> [Task statement]
Rewrite everything in the gastric cancer methods text from "Chromatin immunoprecipitation assay" down to "materials and methods.", substituting "shaking platform" for "rocking bed".

> [Text shown]
___

Gastric cancer cells were plated on culture slides, and incubated with PBS or kallistatin (640 nM) for 6 h. The cells were washed and fixed in 4% paraformaldehyde. Then, cells were blocked with normal nonimmune goat serum at 37 °C for 1 h. After washing three times, the cells were incubated with rabbit phospho-P65 and P65 antibodies (Abcam, Cambridge, MA, USA) at 37 °C for 2 h, then incubated with fluorescein isothiocyanate (FITC)-conjugated goat anti-rabbit IgG (Dako, Glostrup, Denmark) at 37 °C for 1 h after three washings. Finally, the cell nucleus was stained with 4,6-diamino-2-phenylindole (DAPI) (Sigma-Aldrich, St. Louis, MO, USA). Cells were visualized under a confocal microscope (Carl Zeiss, Oberkochen, Germany). In negative-control staining, the primary antibodies were omitted.

Co-immunoprecipitation (Co-IP) assay

Cells were washed with ice-cold PBS and lysed for 20 min on ice in RIPA lysis buffer (Applygen, Beijing, China) supplemented with protease inhibitor cocktail (Sigma-Aldrich) and phenylmethylsulfonyl fluoride (PMSF) (Sigma-Aldrich). Lysates were pre-cleared then incubated overnight at 4 °C with the indicated antibody and protein A-Sepharose CL-4B beads (500 µg protein; 5 µg IgG; 50 µl beads; Invitrogen, Carlsbad, CA, USA). Immunoprecipitates were washed twice with RIPA lysis buffer. Proteins were eluted from beads with SDS sample buffer and then subjected to Western blotting analysis.

Chromatin immunoprecipitation assay

Cells (2 × 106) plated in a 100-mm culture dish were treated with 1% formaldehyde to cross-link proteins to DNA. The cell lysates were sonicated to shear the DNA into 300- to 1000-bp lengths. Aliquots containing equal amounts of chromatin supernatants were incubated on a rocking bed at 4 °C overnight with either 1 μg anti-P65 antibody or 1 μg anti-IgG antibody as a negative control. Following reverse cross-linking of protein–DNA complexes to free the DNA, real-time PCR was carried out. The primers used in this study are listed in the online supplementary materials and methods.

___

(Stored data entries)

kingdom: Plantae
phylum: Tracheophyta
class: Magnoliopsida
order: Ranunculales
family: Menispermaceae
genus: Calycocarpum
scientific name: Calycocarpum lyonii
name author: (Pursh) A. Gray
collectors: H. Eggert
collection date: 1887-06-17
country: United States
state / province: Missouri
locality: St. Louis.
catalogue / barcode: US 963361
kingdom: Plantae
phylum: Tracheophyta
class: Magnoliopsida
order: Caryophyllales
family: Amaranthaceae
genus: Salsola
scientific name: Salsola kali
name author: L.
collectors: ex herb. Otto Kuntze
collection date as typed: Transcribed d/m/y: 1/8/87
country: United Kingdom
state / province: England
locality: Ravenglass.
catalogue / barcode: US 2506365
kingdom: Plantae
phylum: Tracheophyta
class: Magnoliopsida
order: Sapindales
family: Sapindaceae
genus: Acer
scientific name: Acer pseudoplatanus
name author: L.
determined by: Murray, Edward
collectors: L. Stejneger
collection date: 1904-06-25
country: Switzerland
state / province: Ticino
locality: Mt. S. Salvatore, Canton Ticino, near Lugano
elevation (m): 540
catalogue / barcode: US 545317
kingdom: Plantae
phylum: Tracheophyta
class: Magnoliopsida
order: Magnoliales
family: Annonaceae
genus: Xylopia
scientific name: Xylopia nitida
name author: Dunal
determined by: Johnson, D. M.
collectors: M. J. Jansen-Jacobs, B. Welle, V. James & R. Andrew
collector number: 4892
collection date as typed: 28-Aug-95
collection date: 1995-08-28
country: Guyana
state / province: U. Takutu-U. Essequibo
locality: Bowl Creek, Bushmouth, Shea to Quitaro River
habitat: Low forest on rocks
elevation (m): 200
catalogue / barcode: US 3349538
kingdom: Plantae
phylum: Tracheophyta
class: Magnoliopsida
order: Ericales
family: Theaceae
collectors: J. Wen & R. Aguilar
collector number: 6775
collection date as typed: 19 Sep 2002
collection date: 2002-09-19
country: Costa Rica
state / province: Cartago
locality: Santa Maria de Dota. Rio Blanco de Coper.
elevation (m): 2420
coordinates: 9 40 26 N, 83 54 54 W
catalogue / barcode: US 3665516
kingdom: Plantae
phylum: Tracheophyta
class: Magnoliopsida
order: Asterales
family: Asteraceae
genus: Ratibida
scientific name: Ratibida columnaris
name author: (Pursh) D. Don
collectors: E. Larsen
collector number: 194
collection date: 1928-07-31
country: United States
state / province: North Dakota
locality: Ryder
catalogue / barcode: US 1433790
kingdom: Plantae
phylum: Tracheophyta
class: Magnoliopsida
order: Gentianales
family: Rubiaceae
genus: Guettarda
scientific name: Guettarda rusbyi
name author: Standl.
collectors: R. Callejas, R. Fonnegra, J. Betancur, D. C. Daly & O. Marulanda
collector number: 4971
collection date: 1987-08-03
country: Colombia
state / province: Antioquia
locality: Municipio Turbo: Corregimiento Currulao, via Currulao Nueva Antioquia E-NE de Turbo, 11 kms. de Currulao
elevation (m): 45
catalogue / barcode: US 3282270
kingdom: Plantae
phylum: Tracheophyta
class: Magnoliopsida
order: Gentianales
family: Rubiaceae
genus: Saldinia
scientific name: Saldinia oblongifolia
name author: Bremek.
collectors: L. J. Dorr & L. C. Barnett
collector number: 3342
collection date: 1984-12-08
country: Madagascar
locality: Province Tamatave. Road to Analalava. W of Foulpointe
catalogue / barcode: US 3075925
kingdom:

___

> [Answer]
Chromatin immunoprecipitation assay

Cells (2 × 106) plated in a 100-mm culture dish were treated with 1% formaldehyde to cross-link proteins to DNA. The cell lysates were sonicated to shear the DNA into 300- to 1000-bp lengths. Aliquots containing equal amounts of chromatin supernatants were incubated on a shaking platform at 4 °C overnight with either 1 μg anti-P65 antibody or 1 μg anti-IgG antibody as a negative control. Following reverse cross-linking of protein–DNA complexes to free the DNA, real-time PCR was carried out. The primers used in this study are listed in the online supplementary materials and methods.